As you probably know, astronauts in space do not walk on the floor like people on Earth. Instead, they float around inside their spacecraft due to microgravity.

What is Microgravity?

Microgravity is the term used to describe very weak gravity — when things seem to be weightless because the pull of gravity is not very strong. Part of the National Aeronautics and Space Administration (NASA) studies microgravity to add to our understanding of what happens to people and other things in space. For example, the muscles and bones of astronauts who spend months on the International Space Station (ISS) — a habitable artificial satellite in low Earth orbit  —  can get weaker. Long-term stays aboard the ISS are becoming more common, which raises questions about the effects of microgravity on human organ function.

The human heart is an absolutely critical organ. In pumping blood, the heart supplies oxygen and nutrients to the entire rest of the body. Because of its high importance, scientists are especially interested in understanding the effects of microgravity on heart function, metabolism and cellular biology. The recent NASA Twins study showed that one year of human spaceflight reduces average blood pressure and increases the volume of blood being pumped by the heart (cardiac output). However, little is known about the effects of microgravity on the individual cells that make up the human heart.

Human cardiomyocytes (CM) are the cells in your heart responsible for making it contract and are required to provide effective pumping of blood to various tissues and organs. These special cells are not easily available because they hardly divide in adult heart muscle. Because of this, scientists make cardiomyocytes from stem cells to study the molecular and cellular mechanisms of heart dysfunction. These stem cell-derived heart cells (hiPSC-CMs) can be mass produced, maintained in the lab long-term, and manipulated in glass dishes.

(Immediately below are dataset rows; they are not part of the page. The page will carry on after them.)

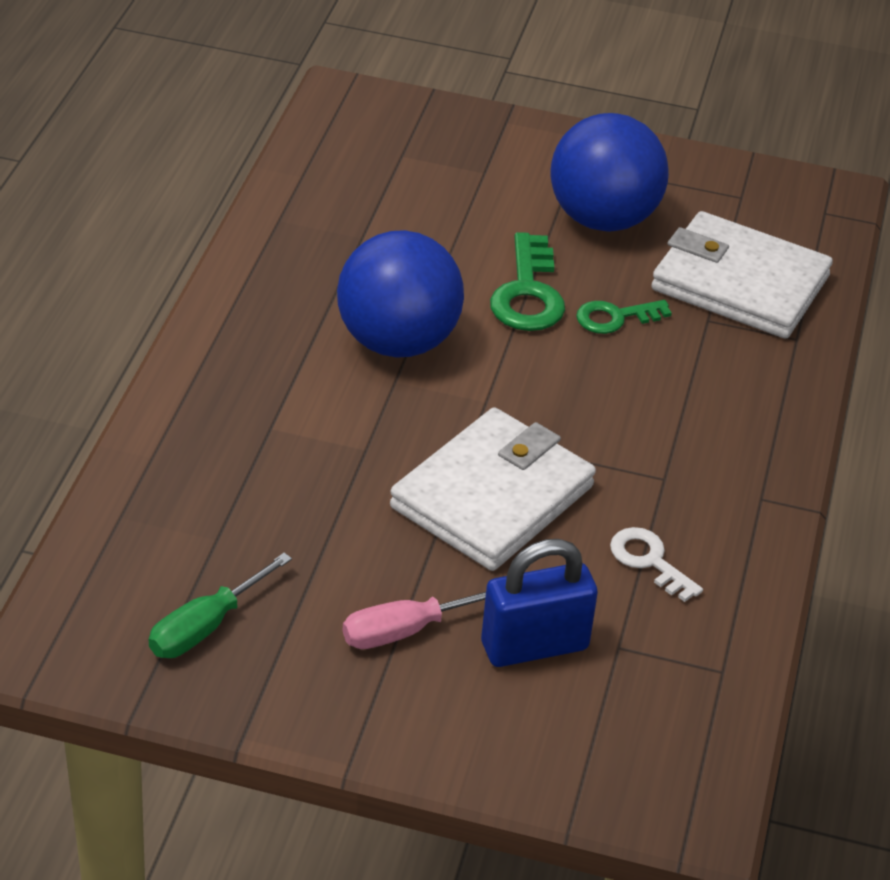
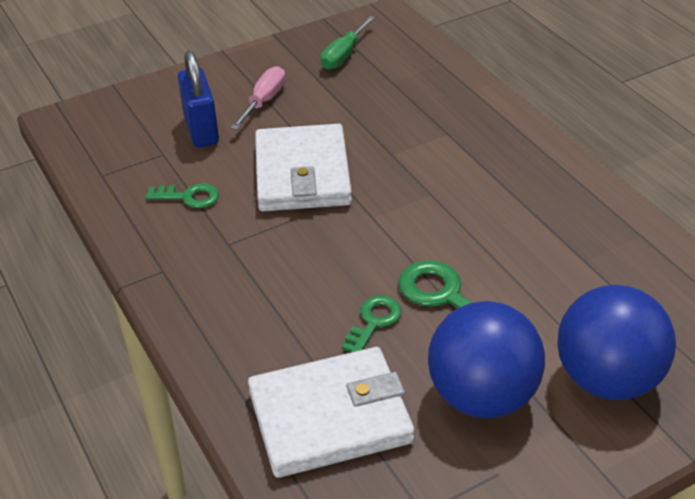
camera: 140 degrees right, 0 degrees up
(206, 626) = (344, 55): green screwdriver -> green screwdriver turned 150 degrees counterclockwise
(397, 342) = (462, 213): blue ball -> blue ball (607, 379)
(534, 646) = (201, 130): blue padlock -> blue padlock turned 45 degrees counterclockwise
(649, 561) = (189, 197): white key -> green key

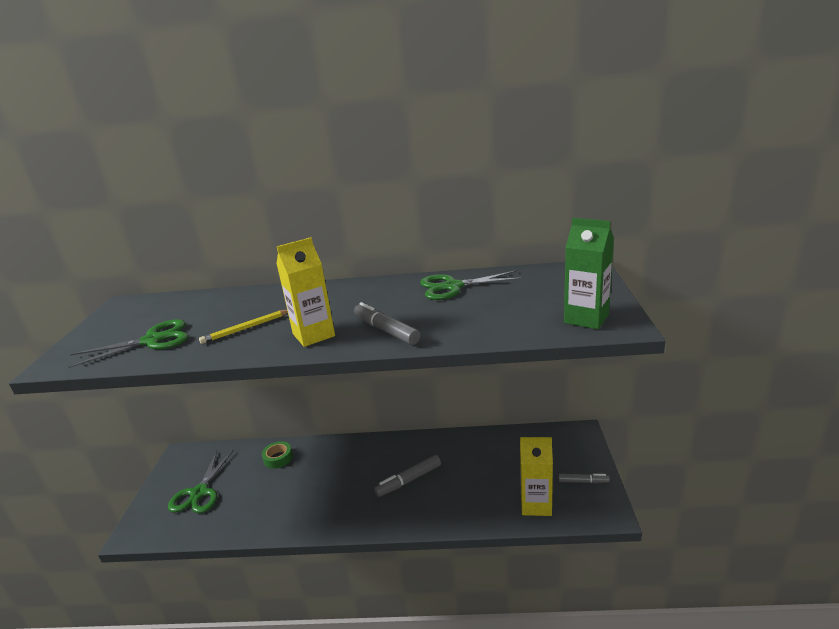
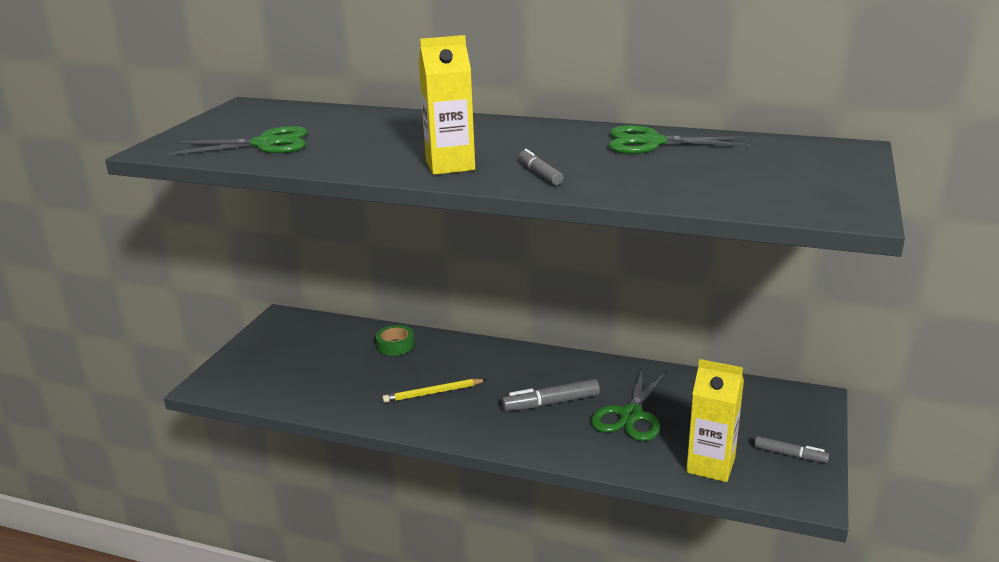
camera: 15 degrees right, 0 degrees up
(199, 493) = (291, 362): green scissors -> green scissors (630, 415)
(246, 328) = (374, 148): yellow pencil -> yellow pencil (433, 393)
(386, 330) = (540, 174): grey marker -> grey marker, size x0.65
(586, 318) = (810, 199): green carton -> none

Microgravity and the Human Heart

Investigators in a multidisciplinary study published in Stem Cell Reports on October 2019 used hiPSC-CMs to provide insights into the effects of spaceflight and microgravity on human cardiac physiology, cellular structure and gene expression. Single layers of beating hiPSC-CMs, created from the stem cells of three different human donors, were sent to the ISS for 5.5 weeks. The cells were grown in special long-term microgravity cell culture dishes and launched to the ISS.

A graph illustrating the study's abstract.

Graphical abstract from study. [Source]

Upon return to Earth, space-flown hiPSC-CMs were found to retain their normal shape and function. To help researchers better understand the function of the space-flown cells, video microscopy was used. They found that ground and space-flown hiPSC-CMs had similar beat rates after 2.5 weeks of culture on the ISS, suggesting no differences in contractility. The investigators did observe a decrease in calcium recycling rate and expression of muscle filaments (myofilaments) genes in space-flown hiPSC-CMs. Cells use calcium along with muscle filaments to contract the heart muscle tissue and pump blood. These findings are important because they show that, at the cellular level, human CMs can adapt to changes in apparent gravity.

Gene expression is the process by which DNA is converted into a particular protein with a specific function, giving rise to an observable trait. The researchers analyzed the genes expressed during spaceflight and post-flight (after 10 days in space) in hiPSC-CMs and compared them to the genes expressed in ground hiPSC-CMs. They found that the heart cells in space increased their expression of genes known to contribute to the regulation of heart mass and genes encoding proteins involved in muscle contraction (sarcomeric genes). Moreover, gene expression pathways related to the heart cells’ ability to make energy (heart metabolism) were also increased in space-flown hiPSC-CMs. Interestingly, heart metabolism-related genes that were increased during spaceflight, were still greater post-flight when compared to ground controls, suggesting that returning to normal gravity does not completely return the expression of heart metabolism genes back to normal. Lastly, flown samples showed reduced expression of genes related to DNA copying, dividing and repair compared with both post-flight and ground samples. These results suggest that hiPSC-CMs adopt a unique gene expression pattern during spaceflight, but some expression patterns, such as the ones for DNA division and repair, can revert to ground controls upon return to normal gravity.

Although highly interesting, this study had limitations, including the time of exposure to gravity. It is possible that longer exposure to microgravity or longer post-flight period, may change the extent of irreversible and reversible gene expression changes. In addition, the in-flight RNA samples were preserved at different time points than post-flight and ground samples, which may have skewed the observed gene expression results. Other variables — radiation levels in ISS vs Earth, forces that cells experienced during launch and reentry, media change timing, environmental conditions, etc. — may have also affected the results. Nonetheless, this study showed for the first time that hiPSC-CMs can model the effects of spaceflight and microgravity and that human heart muscle cells, like the whole heart, change their function during spaceflight and compensate for the loss of gravity by altering their gene expression.

As spaceflight becomes more commonplace, studying the effects of microgravity in humans will play a big role in how we explore our solar system. Studies like this help lead the way for improving our understanding.